Let's hear now from StoryCorps' Military Voices Initiative, sharing stories from post-9/11 service members and their families. Today, the story of Marine Cpl. Zach Skiles. He served in Iraq during the start of the U.S. invasion in 2003. When he came home nine months later, he couldn't hold a job. He ended up homeless. Zach and his father, Scott Skiles, never sat down to talk about life after war. At StoryCorps, they remember how it all began the day Scott drove Zach to his base before being deployed.

SCOTT SKILES: I remember saying to you every gift that I've been given, I don't have a better one than to be your dad. And I remember you smiling and saying I love you too, Dad. And then you got out of the car and went to war. So what was life like after you came home?

Marine Cpl. ZACH SKILES: I was pretty sure someone was going to kick down my door, and I was scared to go to sleep. I couldn't sustain employment. I couldn't pay rent and pay for groceries. It all just kind of fell apart, and then I was homeless. The crazy thing was that I didn't think that there was anything super wrong. At nighttime, I stayed on coastal trails and hiking trails. And in the daytime, I could just pass out at a park.

S. SKILES: There was a time-period where I didn't know where you were. And it's difficult to watch anyone let go of hope. But when it's your son, it's excruciating. I remember great relief that you decided to go into inpatient treatment. And I remember one night you getting out of the car to walk back into the treatment building. It was dark, and your head was kind of down. And for a moment, I could feel the weight you were carrying. As I watched you walk into that building, I uttered these two words that - I don't know if they were some kind of prayer or not, but they just came out - my son. And I was absolutely overcome with grief and love and the beginning of hope. What is life like for you now?
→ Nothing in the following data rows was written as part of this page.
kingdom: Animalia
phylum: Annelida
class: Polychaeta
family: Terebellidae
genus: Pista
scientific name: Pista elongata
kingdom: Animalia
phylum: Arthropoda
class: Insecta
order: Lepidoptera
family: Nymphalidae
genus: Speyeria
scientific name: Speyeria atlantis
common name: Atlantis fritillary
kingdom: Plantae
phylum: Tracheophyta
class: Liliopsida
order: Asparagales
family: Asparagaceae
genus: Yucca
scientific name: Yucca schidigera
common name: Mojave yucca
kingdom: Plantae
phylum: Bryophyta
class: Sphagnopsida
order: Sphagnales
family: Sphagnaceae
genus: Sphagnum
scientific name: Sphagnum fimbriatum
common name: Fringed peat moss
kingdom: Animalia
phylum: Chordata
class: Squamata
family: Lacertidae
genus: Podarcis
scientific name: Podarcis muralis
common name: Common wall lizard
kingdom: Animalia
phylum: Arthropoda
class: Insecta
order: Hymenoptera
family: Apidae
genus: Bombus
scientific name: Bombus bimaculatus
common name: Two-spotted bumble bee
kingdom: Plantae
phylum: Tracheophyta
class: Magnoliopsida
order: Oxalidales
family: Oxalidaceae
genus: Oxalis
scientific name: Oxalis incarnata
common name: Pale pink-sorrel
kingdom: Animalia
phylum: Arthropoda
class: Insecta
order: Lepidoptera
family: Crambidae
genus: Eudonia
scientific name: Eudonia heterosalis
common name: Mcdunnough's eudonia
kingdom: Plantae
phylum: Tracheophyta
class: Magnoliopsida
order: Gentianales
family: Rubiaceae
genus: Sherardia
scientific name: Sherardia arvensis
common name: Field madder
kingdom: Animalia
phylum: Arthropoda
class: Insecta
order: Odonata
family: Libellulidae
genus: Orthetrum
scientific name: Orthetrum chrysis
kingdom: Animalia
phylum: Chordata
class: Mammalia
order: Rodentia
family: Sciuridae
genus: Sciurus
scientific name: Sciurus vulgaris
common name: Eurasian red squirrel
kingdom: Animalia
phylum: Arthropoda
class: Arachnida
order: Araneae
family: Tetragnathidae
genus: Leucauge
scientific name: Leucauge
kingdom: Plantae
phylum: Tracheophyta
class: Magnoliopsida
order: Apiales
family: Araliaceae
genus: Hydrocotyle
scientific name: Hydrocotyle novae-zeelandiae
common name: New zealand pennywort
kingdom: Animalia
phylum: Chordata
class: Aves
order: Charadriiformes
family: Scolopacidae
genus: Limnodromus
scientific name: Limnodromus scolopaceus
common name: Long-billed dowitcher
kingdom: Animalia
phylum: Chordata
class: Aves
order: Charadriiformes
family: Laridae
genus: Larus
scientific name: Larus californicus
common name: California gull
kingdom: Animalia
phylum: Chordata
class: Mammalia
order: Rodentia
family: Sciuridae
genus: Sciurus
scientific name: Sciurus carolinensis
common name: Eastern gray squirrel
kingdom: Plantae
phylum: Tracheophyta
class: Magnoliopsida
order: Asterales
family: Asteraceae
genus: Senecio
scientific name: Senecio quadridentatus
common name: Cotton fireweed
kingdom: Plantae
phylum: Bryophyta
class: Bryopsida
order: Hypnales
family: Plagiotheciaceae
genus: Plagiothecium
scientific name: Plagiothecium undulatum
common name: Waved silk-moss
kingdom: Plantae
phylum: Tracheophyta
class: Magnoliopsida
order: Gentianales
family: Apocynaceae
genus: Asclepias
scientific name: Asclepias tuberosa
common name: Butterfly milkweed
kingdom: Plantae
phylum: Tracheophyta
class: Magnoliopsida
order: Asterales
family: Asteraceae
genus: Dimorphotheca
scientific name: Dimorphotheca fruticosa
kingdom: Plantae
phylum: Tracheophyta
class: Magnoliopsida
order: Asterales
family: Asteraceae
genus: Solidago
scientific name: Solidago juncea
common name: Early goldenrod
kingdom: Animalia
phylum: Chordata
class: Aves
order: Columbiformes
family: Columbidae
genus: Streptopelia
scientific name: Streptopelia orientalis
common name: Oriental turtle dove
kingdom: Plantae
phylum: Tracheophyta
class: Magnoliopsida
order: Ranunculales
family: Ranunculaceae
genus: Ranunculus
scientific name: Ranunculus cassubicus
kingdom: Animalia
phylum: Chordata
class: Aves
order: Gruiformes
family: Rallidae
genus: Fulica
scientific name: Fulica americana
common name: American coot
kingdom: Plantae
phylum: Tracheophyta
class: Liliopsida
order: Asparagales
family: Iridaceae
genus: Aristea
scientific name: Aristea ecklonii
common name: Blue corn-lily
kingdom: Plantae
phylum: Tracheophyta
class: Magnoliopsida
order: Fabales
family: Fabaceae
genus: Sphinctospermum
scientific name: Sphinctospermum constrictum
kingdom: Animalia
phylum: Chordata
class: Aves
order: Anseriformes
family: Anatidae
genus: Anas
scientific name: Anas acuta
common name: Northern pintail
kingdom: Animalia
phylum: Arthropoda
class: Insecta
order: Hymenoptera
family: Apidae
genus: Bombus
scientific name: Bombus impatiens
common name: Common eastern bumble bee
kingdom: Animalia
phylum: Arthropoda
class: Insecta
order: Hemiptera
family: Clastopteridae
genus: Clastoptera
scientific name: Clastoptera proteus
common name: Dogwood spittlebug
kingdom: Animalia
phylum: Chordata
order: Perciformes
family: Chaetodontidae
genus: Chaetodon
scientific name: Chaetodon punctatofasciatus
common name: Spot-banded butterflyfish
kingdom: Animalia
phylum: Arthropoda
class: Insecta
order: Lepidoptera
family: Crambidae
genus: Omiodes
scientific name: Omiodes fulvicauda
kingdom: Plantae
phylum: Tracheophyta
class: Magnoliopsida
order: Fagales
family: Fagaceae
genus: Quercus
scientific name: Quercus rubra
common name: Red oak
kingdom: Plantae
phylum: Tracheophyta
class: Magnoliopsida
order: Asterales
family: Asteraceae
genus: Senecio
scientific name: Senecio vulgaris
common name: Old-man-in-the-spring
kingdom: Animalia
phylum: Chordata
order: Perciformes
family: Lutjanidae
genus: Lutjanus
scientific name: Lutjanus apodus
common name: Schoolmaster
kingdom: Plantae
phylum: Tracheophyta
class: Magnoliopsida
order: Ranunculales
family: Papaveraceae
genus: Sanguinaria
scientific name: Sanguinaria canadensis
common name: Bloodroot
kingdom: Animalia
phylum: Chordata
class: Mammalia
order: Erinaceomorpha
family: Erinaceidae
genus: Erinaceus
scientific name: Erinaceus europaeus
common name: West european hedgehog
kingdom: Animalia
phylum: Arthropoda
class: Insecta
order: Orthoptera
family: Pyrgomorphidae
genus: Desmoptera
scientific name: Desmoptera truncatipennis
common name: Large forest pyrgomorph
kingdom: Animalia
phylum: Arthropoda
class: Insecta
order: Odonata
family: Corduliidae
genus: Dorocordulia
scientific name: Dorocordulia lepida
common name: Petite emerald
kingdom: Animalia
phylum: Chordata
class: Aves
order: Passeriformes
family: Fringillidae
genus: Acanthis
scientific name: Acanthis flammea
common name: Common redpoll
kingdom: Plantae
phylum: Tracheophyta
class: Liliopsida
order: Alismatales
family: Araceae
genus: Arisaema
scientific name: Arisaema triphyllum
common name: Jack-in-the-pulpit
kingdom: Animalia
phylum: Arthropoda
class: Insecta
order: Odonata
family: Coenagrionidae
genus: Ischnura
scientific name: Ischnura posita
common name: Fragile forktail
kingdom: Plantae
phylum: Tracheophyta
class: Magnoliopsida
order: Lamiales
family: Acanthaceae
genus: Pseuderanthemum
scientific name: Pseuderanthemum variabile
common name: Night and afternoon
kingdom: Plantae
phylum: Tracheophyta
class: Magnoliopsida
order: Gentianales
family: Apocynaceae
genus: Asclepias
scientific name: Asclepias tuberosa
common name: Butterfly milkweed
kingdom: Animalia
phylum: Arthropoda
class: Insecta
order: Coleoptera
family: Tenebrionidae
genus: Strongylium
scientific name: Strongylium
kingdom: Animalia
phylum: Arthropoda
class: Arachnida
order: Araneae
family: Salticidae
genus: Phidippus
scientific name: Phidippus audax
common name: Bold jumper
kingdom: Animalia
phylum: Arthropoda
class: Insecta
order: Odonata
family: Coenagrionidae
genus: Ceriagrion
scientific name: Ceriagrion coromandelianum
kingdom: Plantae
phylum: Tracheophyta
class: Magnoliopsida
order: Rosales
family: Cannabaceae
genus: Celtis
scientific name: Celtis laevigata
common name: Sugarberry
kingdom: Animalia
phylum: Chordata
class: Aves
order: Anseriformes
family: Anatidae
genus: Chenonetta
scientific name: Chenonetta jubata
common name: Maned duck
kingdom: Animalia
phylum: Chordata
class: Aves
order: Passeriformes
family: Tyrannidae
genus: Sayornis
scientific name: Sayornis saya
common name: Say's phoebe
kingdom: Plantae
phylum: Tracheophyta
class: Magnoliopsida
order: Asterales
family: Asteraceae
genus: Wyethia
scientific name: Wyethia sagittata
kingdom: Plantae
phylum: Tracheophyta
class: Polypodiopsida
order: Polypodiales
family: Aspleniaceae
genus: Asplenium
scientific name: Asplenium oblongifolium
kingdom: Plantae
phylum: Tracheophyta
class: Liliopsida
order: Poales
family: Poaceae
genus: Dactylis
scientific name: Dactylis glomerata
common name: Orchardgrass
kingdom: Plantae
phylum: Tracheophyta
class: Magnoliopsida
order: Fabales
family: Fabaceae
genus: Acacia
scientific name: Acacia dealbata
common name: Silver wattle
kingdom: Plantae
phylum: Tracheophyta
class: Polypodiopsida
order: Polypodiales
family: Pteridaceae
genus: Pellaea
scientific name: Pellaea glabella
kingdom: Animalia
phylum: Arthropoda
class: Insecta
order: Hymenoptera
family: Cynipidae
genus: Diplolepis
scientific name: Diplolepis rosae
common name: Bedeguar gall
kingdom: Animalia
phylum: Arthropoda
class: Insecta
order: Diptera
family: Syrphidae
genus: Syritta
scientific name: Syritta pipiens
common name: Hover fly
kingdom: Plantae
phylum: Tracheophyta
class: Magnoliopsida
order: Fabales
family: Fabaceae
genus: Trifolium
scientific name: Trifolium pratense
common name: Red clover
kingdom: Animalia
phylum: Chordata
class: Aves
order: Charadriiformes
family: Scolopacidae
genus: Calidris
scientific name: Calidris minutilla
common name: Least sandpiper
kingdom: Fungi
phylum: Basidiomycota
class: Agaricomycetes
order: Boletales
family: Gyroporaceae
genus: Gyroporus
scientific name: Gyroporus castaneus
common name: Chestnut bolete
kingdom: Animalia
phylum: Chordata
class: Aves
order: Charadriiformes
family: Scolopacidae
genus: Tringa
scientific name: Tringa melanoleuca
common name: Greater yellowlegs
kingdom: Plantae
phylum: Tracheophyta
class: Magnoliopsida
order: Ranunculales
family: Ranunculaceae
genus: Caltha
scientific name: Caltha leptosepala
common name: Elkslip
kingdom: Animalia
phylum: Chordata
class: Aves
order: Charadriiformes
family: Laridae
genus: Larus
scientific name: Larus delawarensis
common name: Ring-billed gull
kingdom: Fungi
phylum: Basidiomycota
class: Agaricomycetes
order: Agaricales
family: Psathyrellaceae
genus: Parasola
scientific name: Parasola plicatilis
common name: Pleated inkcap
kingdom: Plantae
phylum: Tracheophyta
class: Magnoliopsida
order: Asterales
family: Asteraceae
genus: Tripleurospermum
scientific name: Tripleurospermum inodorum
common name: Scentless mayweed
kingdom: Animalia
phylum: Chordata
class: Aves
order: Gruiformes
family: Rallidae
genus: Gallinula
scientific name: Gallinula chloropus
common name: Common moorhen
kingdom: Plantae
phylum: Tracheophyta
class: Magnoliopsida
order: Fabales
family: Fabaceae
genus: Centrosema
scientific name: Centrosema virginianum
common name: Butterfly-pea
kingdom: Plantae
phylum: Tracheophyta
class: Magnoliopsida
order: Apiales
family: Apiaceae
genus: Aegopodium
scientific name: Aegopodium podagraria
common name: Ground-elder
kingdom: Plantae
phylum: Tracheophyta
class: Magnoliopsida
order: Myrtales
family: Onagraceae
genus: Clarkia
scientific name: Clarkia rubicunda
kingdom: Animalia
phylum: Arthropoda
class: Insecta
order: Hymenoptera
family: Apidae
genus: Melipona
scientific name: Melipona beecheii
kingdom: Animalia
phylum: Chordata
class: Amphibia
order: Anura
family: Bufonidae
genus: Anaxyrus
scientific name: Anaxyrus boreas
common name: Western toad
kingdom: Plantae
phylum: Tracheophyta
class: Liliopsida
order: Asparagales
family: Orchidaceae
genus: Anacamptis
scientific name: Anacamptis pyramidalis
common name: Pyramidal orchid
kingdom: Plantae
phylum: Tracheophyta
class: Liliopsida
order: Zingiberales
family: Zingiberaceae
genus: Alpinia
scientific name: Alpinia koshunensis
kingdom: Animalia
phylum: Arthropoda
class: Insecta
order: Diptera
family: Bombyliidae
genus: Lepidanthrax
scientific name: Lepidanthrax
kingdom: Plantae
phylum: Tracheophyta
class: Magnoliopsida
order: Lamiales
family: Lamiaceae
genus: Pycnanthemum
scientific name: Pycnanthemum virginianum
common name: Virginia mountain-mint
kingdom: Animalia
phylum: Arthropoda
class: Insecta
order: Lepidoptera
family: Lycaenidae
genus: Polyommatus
Z. SKILES: It's pretty cool (laughter).

S. SKILES: You graduated undergrad.

Z. SKILES: Yes.

S. SKILES: I heard summa cum laude.

Z. SKILES: (Laughter).

S. SKILES: I'm just asking. That's what I heard.

Z. SKILES: Yeah.

S. SKILES: I remember my dad saying this to me, and I feel it is so true between you and I. It is your life so you have the last word. But then as your dad, that gives me the second to the last word. And the second to the last word is I believe in you, and I'm on your side.

(SOUNDBITE OF MUSIC)

WERTHEIMER: That was Marine Cpl. Zach Skiles and his father Scott Skiles in San Francisco, Calif. Zach now helps veterans with PTSD at the Pathway Home, the same program that helped him recover. He will start a doctoral program in clinical psychology next fall.